Sans grande surprise, les cœurs urbains présentent un assez grand nombre de sites sensibles. Imaginons désormais que l’un d’eux ait été retenu afin de réaliser une opération d’aménagement. Précisons tout de suite que le cas n’est présenté qu’à titre d’illustration et ne représente aucun projet réel de la ville !
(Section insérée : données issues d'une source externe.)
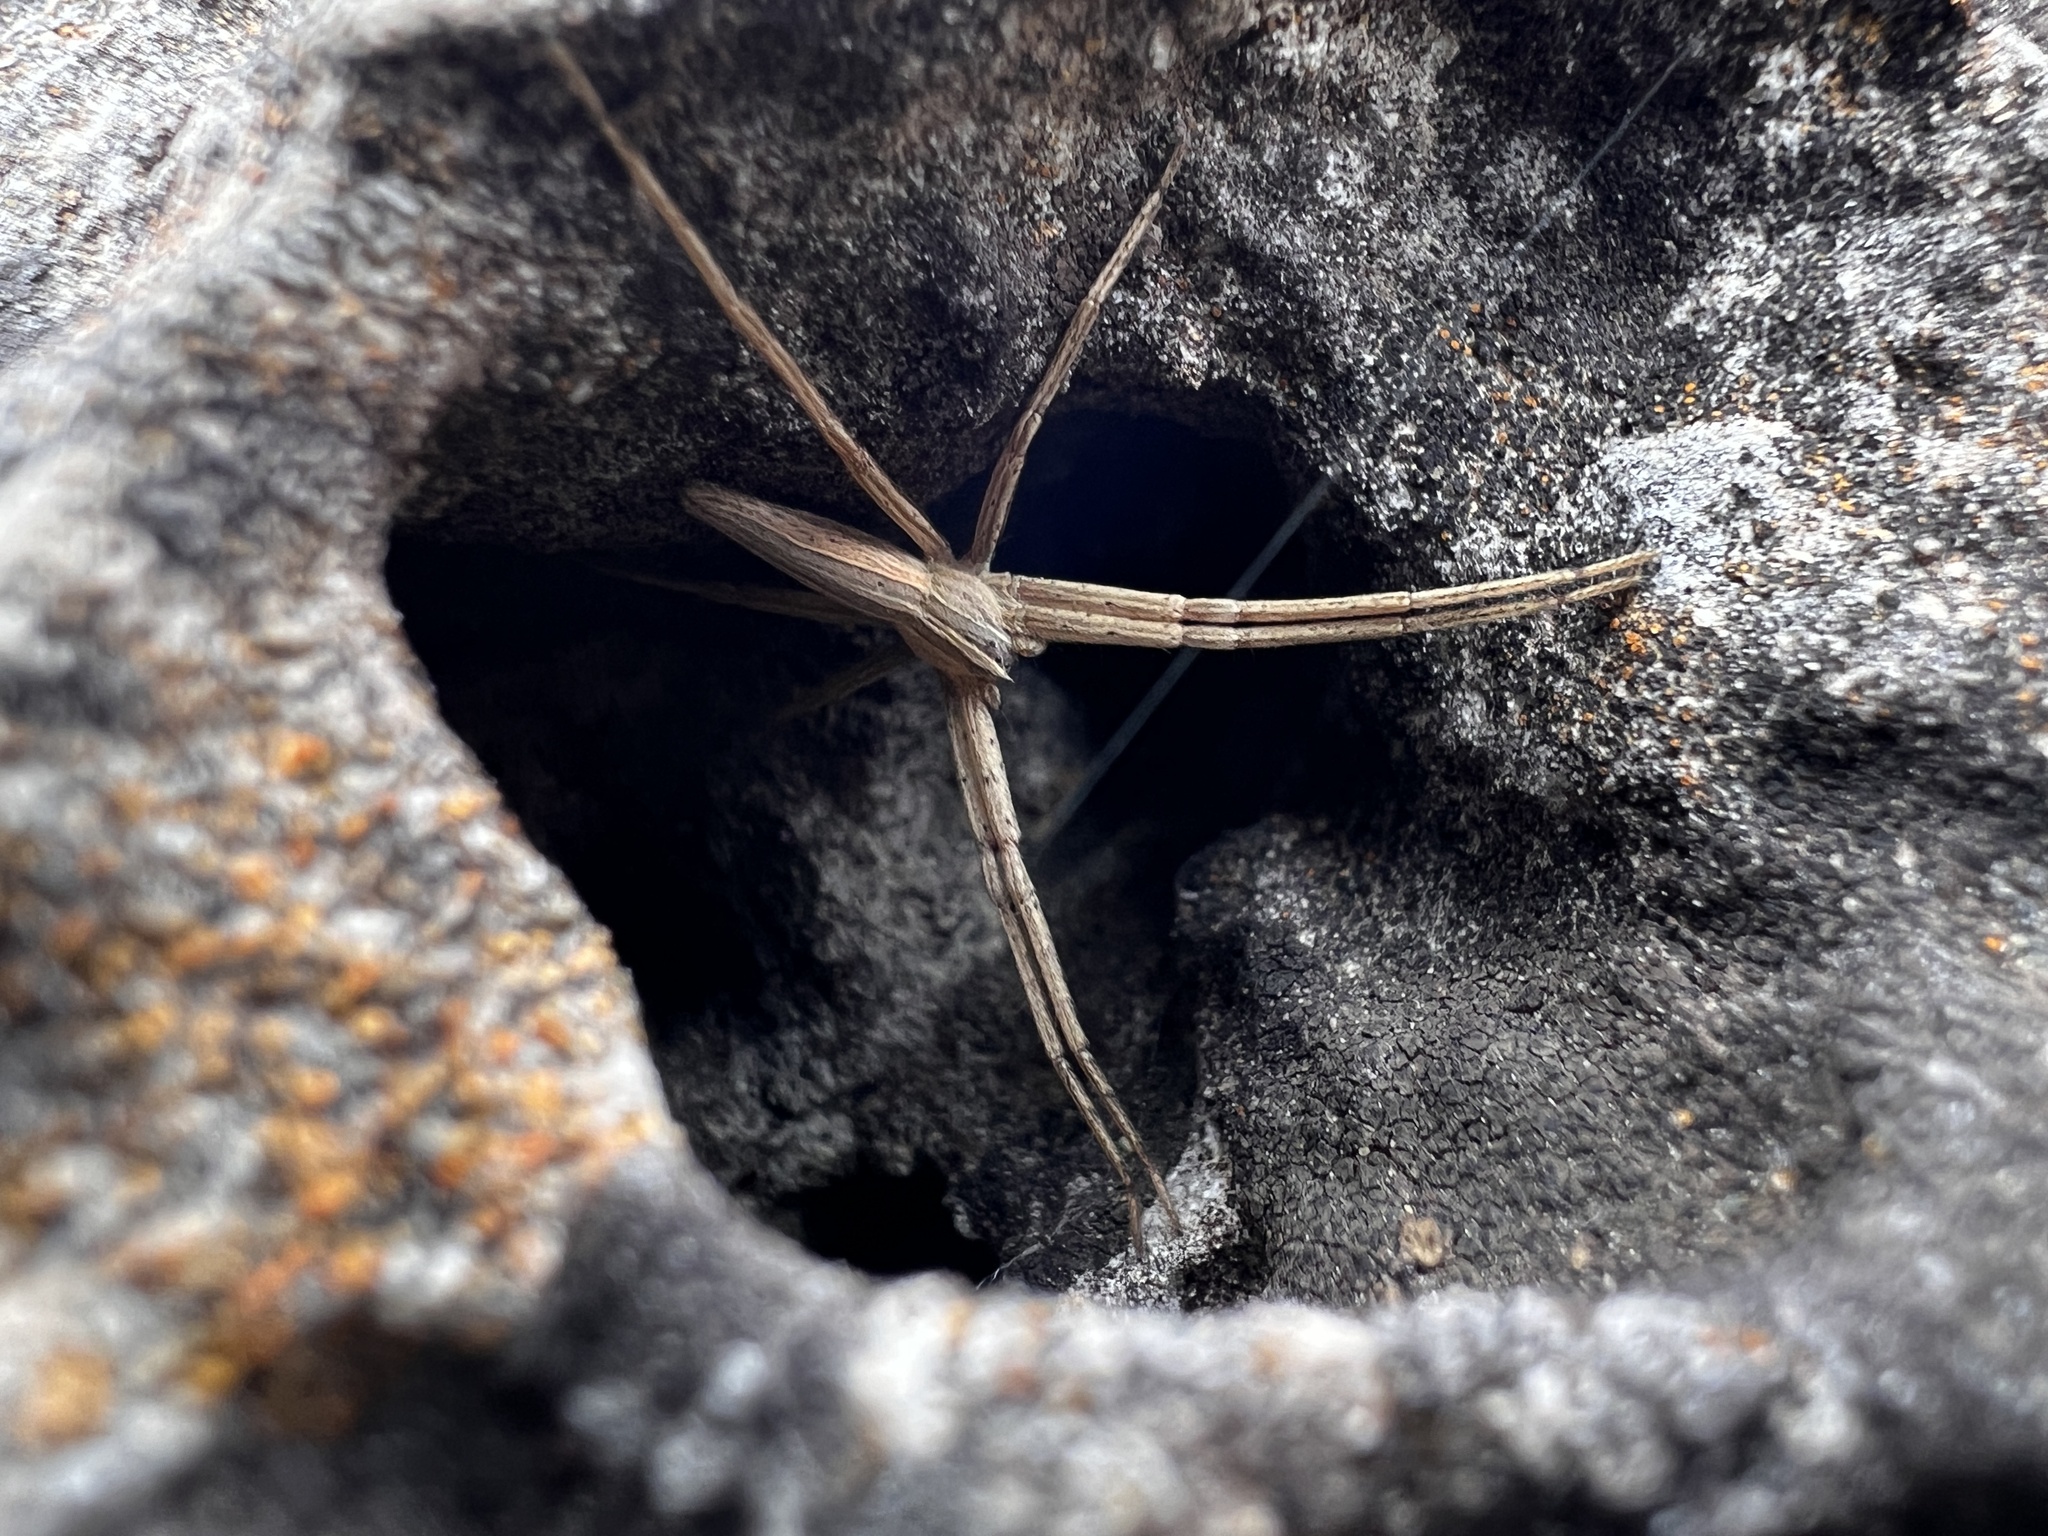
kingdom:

Le site choisi pour l'illustration est celui de la place Sébastopol à Lille, que nous voyons ici dans son environnement proche,

et dans l’estimation de son ambiance thermique, sur la base d'une absence de stress hydrique, associée à un aménagement "imaginaire" comprenant la création d’un bâtiment, une désimperméabilisation partielle et une plantation d’arbres de tailles et de types différents.

 La simulation permet alors de se projeter dans différentes configurations

  • Les conditions de stress hydrique 2021
  • Les conditions de stress hydrique 2022
  • La projection à 3 ans, avec la croissance des houppiers

Comportement des essences, croissance végétale, stress hydrique… changement de revêtement de sol, autant de paramètres sur lesquels jouer pour affiner le comportement à terme et l’influence de l’aménagement sur l’ambiance thermique usager.

Le chemin qui vient d’être réalisé de la plus grande échelle à la plus petite, peut être parcouru en sens inverse. Toute nouvelle implantation végétale vient en effet modifier l’intégration végétale, la trame verte …

L’interdépendance des phénomènes et des échelles nous paraît nécessaire pour appréhender au mieux les projets d’aménagement, de désimperméabilisation et de revégétalisation, tant en phase programmatique qu’en phase d’étude.